• [Required work]: Determine how many lines of the material below contain the string "cookies", treating uppercase and lowercase letters as distinct. Give only the number.

(Records for this task)

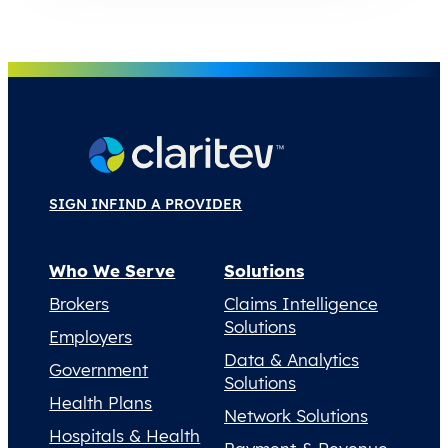
SIGN IN
FIND A PROVIDER
Who We Serve
Solutions
Brokers
Claims Intelligence
Solutions
Employers
Data & Analytics
Government
Solutions
Health Plans
Network Solutions
Hospitals & Health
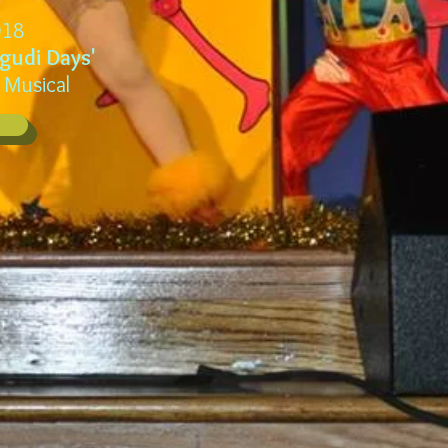
18
lgudi Days'
 Musical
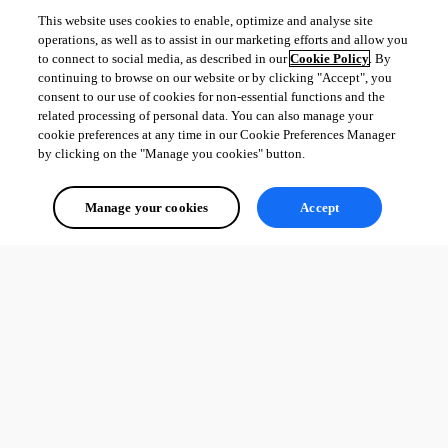
This website uses cookies to enable, optimize and analyse site
operations, as well as to assist in our marketing efforts and allow you
to connect to social media, as described in our
Cookie Policy
. By
continuing to browse on our website or by clicking "Accept", you
consent to our use of cookies for non-essential functions and the
related processing of personal data. You can also manage your
cookie preferences at any time in our Cookie Preferences Manager
by clicking on the "Manage you cookies" button.
Manage your cookies
Accept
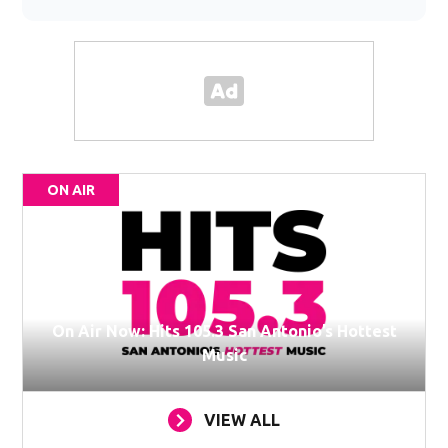
ON AIR
On Air Now: Hits 105.3 San Antonio’s Hottest
Music
VIEW ALL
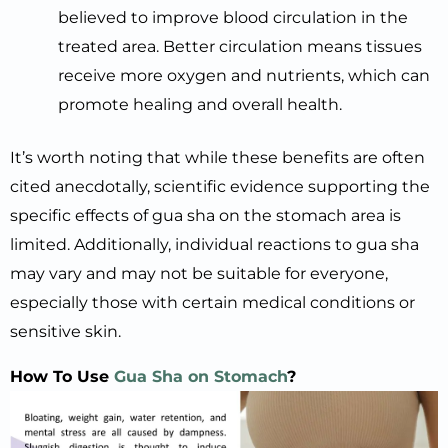
believed to improve blood circulation in the
treated area. Better circulation means tissues
receive more oxygen and nutrients, which can
promote healing and overall health.
It’s worth noting that while these benefits are often
cited anecdotally, scientific evidence supporting the
specific effects of gua sha on the stomach area is
limited. Additionally, individual reactions to gua sha
may vary and may not be suitable for everyone,
especially those with certain medical conditions or
sensitive skin.
How To Use
Gua Sha on Stomach
?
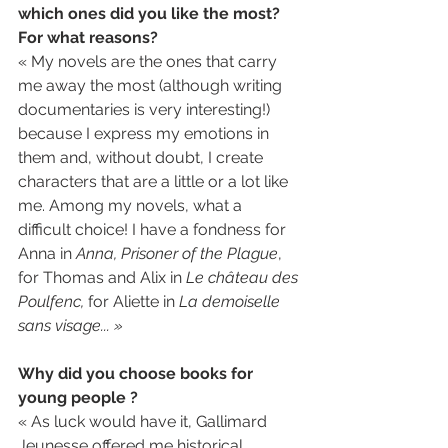
which ones did you like the most? 
For what reasons? 
« My novels are the ones that carry 
me away the most (although writing 
documentaries is very interesting!) 
because I express my emotions in 
them and, without doubt, I create 
characters that are a little or a lot like 
me. Among my novels, what a 
difficult choice! I have a fondness for 
Anna in 
Anna, Prisoner of the Plague
, 
for Thomas and Alix in 
Le château des 
Poulfenc, 
for Aliette in 
La demoiselle 
sans visage... »
Why did you choose books for 
young people ?
« As luck would have it, Gallimard 
Jeunesse offered me historical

(End Records for this task)

• [Answer to this task]: 4